One of the plaintiffs, Winkle, who has been diagnosed with bipolar disorder, was allegedly held in a safety cell for four consecutive days. Before that, according to the complaint, she was held in solitary confinement for various minor infractions, where she suffered multiple panic attacks.

On any given day, according to the complaint, roughly 75 inmates are locked in solitary confinement cells for sometimes 24 hours a day as punishment for infractions. By policy, the complaint states that prisoners in isolation units are allowed out of their cells for only three hours a week. 

Disability discrimination

While Disability Rights attorney Fischer said the jail does provide some positive educational and treatment programs, inmates with disabilities and mental health issues aren’t offered those services because they’re conducted in another facility.

“That is disability discrimination,” Fischer said, adding that many of the cells and dorms are outfitted with bunk beds, which pose a major issue for inmates with mobility disabilities. “Little to no part of the jail is ADA compliant.”

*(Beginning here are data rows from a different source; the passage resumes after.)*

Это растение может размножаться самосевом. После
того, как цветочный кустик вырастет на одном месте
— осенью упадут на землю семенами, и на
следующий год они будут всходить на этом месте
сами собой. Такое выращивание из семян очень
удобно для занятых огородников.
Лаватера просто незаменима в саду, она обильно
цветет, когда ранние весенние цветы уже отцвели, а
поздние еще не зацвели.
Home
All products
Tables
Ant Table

Various shower and toilet areas lack grab bars, according to the complaint, and several prisoners with mobility disabilities have fallen trying to use them. Jail staff members sometimes confiscate mobility assistive devices, including wheelchairs and crutches, from inmates with disabilities while transporting them to court or other outside facilities.

Staffers allegedly left plaintiff Murray—a U.S. Army veteran who suffers from degenerative joint disease, spinal arthritis, and peripheral neuropathy—without a wheelchair for days while he was locked in an isolation cell. 

A dilapidated facility

All inmates at Santa Barbara County Jail are subjected to unsanitary living conditions, the complaint alleges. The jail is described as completely rundown, with toilets that often overflow and air vents caked with dirt. Visible mold is present in much of the jail, including in the “medical unit.”

“There is nothing medical about it,” Fischer said. “It’s just where they cluster the people with serious medical conditions.”

Prisoners, according to the complaint, often use their own bars of soap to clean their cells and dorms. The architectural structure of the cells is small and does not meet the minimum building requirements of today, the complaint states.

Big changes need to be made within the Santa Barbara County Jail, Fischer said, adding that the Sheriff’s Office and county are expected to officially respond to the lawsuit sometime around March of 2018. Fischer said the plaintiffs’ next step will be class certification, which would allow the lawsuit to represent all inmates in the Santa Barbara County Jail.

Fischer said the county and the Sheriff’s Office have both agreed to hire Disability Rights experts who, over the past eight months, have done several tours of the jail and are compiling a report of findings and recommended ways to improve the facility.

Fischer said both involved parties hope to negotiate and reach a settlement.

“So far, the county has been acting in good faith,” Fischer said. “And they recognize the problems and there is a lot of work to be done.”